#### Activity
Set down every record below exactly as it stands, leaving out the pictures.

#### Supplied material

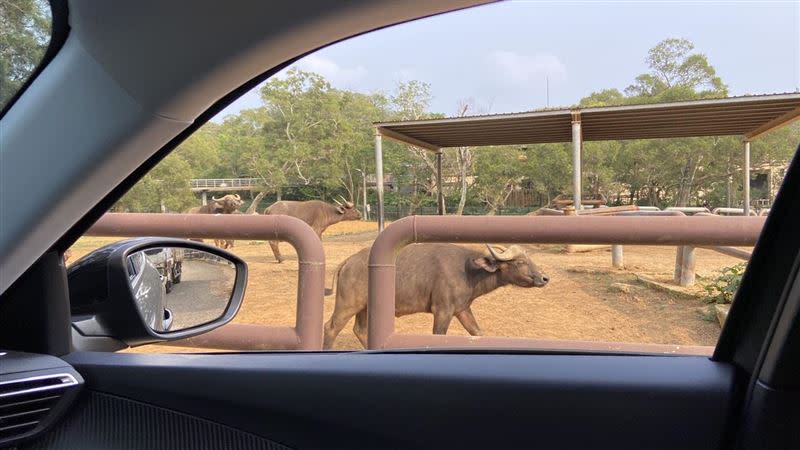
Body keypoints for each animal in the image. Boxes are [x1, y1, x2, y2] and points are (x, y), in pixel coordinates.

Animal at [322, 244, 548, 350]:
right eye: (519, 262)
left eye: (530, 258)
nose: (544, 278)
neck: (468, 271)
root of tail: (349, 261)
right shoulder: (443, 311)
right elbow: (439, 335)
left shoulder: (462, 309)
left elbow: (477, 332)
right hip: (348, 304)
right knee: (330, 327)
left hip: (364, 307)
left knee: (360, 330)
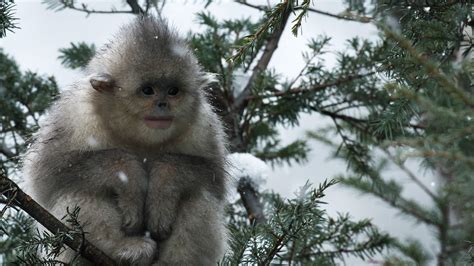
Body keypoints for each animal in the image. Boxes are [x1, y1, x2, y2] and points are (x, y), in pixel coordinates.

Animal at [23, 17, 227, 264]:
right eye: (148, 90)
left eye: (173, 91)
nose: (163, 105)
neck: (139, 140)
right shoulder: (75, 116)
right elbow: (45, 175)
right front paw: (129, 175)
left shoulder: (203, 127)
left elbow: (214, 177)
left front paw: (163, 183)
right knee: (79, 188)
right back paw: (123, 249)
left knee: (199, 194)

#### Completed exercise
Body keypoints for each animal in the image. Boxes are [x1, y1, x2, y2] and points are (x, y), in pixel coordinates.

Animal at [322, 244, 548, 350]:
right eye: (519, 262)
left eye: (530, 258)
nose: (544, 278)
neck: (468, 271)
root of tail: (349, 261)
right shoulder: (443, 311)
right elbow: (439, 335)
left shoulder: (462, 309)
left elbow: (477, 332)
right hip: (348, 304)
right knee: (330, 327)
left hip: (364, 307)
left knee: (360, 330)
Body keypoints for each animal in the image. Boxes are [x1, y1, x2, y2] and points are (x, y), in pixel coordinates.

Animal at [23, 17, 227, 264]:
right eye: (148, 90)
left eye: (173, 91)
nose: (163, 105)
neck: (139, 140)
right shoulder: (75, 116)
right elbow: (45, 175)
right front paw: (129, 175)
left shoulder: (203, 127)
left elbow: (214, 177)
left front paw: (163, 183)
right knee: (79, 188)
right back paw: (123, 249)
left knee: (199, 194)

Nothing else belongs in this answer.